Here we can simply using `ax.stock_img()`, which is the default basemap that is embedded in the package `cartopy`.

However, it is important to note that we will need to define the extent of the map using `set_extent`, when we use `ax.stock_img()` option. Otherwise, it will plot the map for entire globe.

In [None]:
plt.figure(dpi=150)
ax = plt.axes(projection=proj1)

# load the backgruond map
ax.stock_img()

# set the extent of the map
# [lon_min, lon_max, lat_min, lat_max]
ax.set_extent([-84,-71,39,47])

# below codes are identical to codes in Section 2.2.
huc8.to_crs(pyproj.CRS(proj1.proj4_params)).plot(ax=ax,
                                                 column='number_gauges', 
                                                 cmap=cmap_num_gage,
                                                 norm=norm_num_gage,
                                                 legend=True,
                                                 edgecolor='gray',
                                                 linewidth=0.4)
ny.to_crs(pyproj.CRS(proj1.proj4_params)).plot(ax=ax, 
                                               facecolor='none', 
                                               edgecolor='black')
ax.coastlines(linewidth=0.5, color='k', zorder=1)


## 2.4. The basemap resolution is so low!
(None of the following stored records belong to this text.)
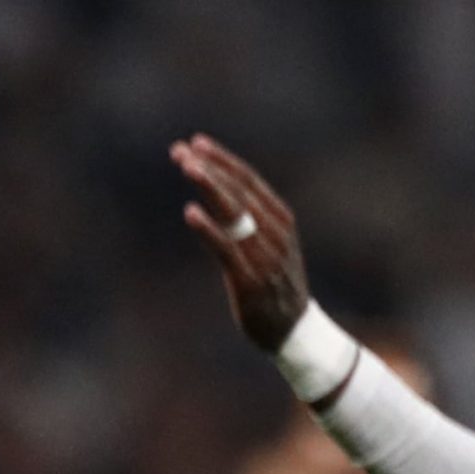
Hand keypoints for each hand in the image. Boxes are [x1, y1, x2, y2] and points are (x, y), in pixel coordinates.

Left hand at [171, 133, 310, 350]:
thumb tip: (218, 191)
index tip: (196, 143)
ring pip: (234, 213)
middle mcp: (275, 232)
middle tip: (180, 151)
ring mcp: (265, 256)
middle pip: (238, 191)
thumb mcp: (269, 243)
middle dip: (209, 168)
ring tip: (186, 167)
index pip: (248, 180)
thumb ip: (249, 219)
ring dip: (209, 187)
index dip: (222, 160)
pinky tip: (190, 212)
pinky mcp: (251, 280)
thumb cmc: (275, 284)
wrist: (294, 330)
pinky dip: (208, 229)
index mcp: (280, 219)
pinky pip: (227, 249)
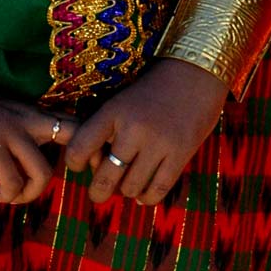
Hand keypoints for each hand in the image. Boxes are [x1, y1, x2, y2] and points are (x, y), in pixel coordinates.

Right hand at [0, 75, 75, 205]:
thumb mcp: (2, 117)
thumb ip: (20, 132)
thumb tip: (31, 161)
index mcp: (33, 111)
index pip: (76, 121)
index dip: (86, 146)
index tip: (74, 169)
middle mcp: (28, 118)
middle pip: (76, 136)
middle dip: (79, 165)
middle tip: (51, 182)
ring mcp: (9, 130)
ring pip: (43, 172)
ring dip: (29, 194)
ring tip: (10, 195)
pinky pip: (12, 179)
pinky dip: (7, 195)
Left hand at [66, 58, 228, 205]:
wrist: (196, 73)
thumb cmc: (154, 89)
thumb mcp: (123, 100)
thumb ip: (106, 129)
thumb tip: (94, 167)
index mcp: (114, 110)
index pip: (79, 148)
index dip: (74, 164)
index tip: (80, 165)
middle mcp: (133, 128)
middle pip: (104, 178)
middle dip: (98, 191)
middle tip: (100, 191)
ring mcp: (158, 142)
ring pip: (130, 189)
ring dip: (127, 191)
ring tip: (130, 182)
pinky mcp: (180, 154)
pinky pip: (156, 192)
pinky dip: (147, 197)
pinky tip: (145, 191)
Maybe we should just specify one green-ish color for land and one blue-ish color for the ocean!

Here we used a cartopy function, called `cartopy.feature`.

To simplify some very common cases, some pre-defined Features exist as cartopy.feature constants. The pre-defined Features are all small-scale (1:110m) Natural Earth datasets, and can be added with methods such as GeoAxes.add_feature:

**Name      (Description)**

cartopy.feature.BORDERS *(Country boundaries.)*

cartopy.feature.COASTLINE *(Coastline, including major islands.)*

cartopy.feature.LAKES *(Natural and artificial lakes.)*

cartopy.feature.LAND *(Land polygons, including major islands.)*

cartopy.feature.OCEAN *(Ocean polygons.)*

cartopy.feature.RIVERS *(Single-line drainages, including lake centerlines.)*


In [None]:
import cartopy.feature as cfeature

In [None]:
plt.figure(dpi=150)
ax = plt.axes(projection=proj1)
# below codes are identical to codes in Section 2.2.
huc8.to_crs(pyproj.CRS(proj1.proj4_params)).plot(ax=ax,
                                                 column='number_gauges', 
                                                 cmap=cmap_num_gage,
                                                 norm=norm_num_gage,
                                                 legend=True,
                                                 edgecolor='gray',
                                                 linewidth=0.4, zorder=2)
ny.to_crs(pyproj.CRS(proj1.proj4_params)).plot(ax=ax, 
                                               facecolor='none', 
                                               edgecolor='black', zorder=3)

ax.coastlines(linewidth=0.5, color='k', zorder=4)

# Here we added colors for land and ocean
ax.add_feature(cfeature.LAND,zorder=1,facecolor="#E4E5BB")
ax.add_feature(cfeature.OCEAN,zorder=1,facecolor="#5E819D")

### final remarks: please carefully review the order of each layer (zorder) above. Does this rank make sense to you?